▶ _Assigned task_:
Copy every line of the following data that includes the string "none".

Stored dataset items

---

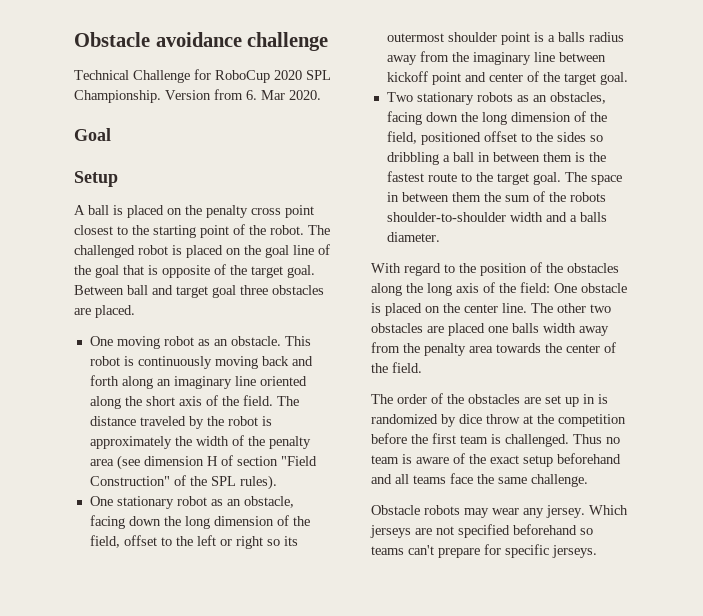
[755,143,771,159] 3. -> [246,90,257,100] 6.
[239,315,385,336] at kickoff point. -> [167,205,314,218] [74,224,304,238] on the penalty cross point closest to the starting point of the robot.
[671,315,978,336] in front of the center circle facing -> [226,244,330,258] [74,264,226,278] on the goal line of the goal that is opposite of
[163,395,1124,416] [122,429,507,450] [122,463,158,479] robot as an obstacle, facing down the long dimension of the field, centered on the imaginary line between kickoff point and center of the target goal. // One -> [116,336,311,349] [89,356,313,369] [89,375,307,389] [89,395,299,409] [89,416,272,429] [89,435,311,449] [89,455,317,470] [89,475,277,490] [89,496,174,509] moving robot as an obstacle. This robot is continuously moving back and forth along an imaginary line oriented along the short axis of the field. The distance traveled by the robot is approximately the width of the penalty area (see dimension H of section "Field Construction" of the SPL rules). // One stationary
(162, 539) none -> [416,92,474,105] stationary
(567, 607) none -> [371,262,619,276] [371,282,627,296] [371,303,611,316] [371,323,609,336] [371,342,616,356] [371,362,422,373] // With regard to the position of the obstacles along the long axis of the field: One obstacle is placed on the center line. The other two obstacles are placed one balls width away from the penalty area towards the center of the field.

---

▶ _Finished task_:
(162, 539) none -> [416,92,474,105] stationary
(567, 607) none -> [371,262,619,276] [371,282,627,296] [371,303,611,316] [371,323,609,336] [371,342,616,356] [371,362,422,373] // With regard to the position of the obstacles along the long axis of the field: One obstacle is placed on the center line. The other two obstacles are placed one balls width away from the penalty area towards the center of the field.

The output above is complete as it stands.